◆ **Working data**

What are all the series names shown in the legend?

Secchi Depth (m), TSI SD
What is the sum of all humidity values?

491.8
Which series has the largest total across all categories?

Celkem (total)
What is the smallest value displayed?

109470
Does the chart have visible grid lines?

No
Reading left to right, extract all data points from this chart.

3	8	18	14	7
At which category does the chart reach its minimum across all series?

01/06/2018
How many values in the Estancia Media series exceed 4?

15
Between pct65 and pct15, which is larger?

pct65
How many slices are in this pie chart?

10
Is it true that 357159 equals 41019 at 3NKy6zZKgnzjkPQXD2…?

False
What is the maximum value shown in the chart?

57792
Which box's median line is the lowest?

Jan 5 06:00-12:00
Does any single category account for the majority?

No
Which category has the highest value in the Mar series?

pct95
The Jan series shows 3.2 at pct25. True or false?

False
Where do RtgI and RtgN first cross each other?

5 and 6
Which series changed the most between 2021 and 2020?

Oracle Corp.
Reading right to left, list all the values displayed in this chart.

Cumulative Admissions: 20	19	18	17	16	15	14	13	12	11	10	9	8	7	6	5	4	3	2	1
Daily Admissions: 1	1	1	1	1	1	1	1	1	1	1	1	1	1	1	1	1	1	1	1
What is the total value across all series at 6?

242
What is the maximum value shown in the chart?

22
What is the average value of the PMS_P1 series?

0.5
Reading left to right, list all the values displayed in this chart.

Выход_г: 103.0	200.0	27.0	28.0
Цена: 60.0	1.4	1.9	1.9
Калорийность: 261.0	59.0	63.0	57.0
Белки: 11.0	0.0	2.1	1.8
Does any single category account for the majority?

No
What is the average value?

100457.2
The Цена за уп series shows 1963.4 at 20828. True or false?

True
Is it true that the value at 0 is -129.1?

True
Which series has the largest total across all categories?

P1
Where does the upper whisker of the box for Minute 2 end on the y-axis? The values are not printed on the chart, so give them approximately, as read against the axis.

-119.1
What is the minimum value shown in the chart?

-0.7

◆ **Work to complete**
Rewrite the items from the start through the line containing "Reading right to", swapping every "chart" for "graph" and leaving all else unchanged.

◆ **Output of the task**
What are all the series names shown in the legend?

Secchi Depth (m), TSI SD
What is the sum of all humidity values?

491.8
Which series has the largest total across all categories?

Celkem (total)
What is the smallest value displayed?

109470
Does the graph have visible grid lines?

No
Reading left to right, extract all data points from this graph.

3	8	18	14	7
At which category does the graph reach its minimum across all series?

01/06/2018
How many values in the Estancia Media series exceed 4?

15
Between pct65 and pct15, which is larger?

pct65
How many slices are in this pie graph?

10
Is it true that 357159 equals 41019 at 3NKy6zZKgnzjkPQXD2…?

False
What is the maximum value shown in the graph?

57792
Which box's median line is the lowest?

Jan 5 06:00-12:00
Does any single category account for the majority?

No
Which category has the highest value in the Mar series?

pct95
The Jan series shows 3.2 at pct25. True or false?

False
Where do RtgI and RtgN first cross each other?

5 and 6
Which series changed the most between 2021 and 2020?

Oracle Corp.
Reading right to left, list all the values displayed in this graph.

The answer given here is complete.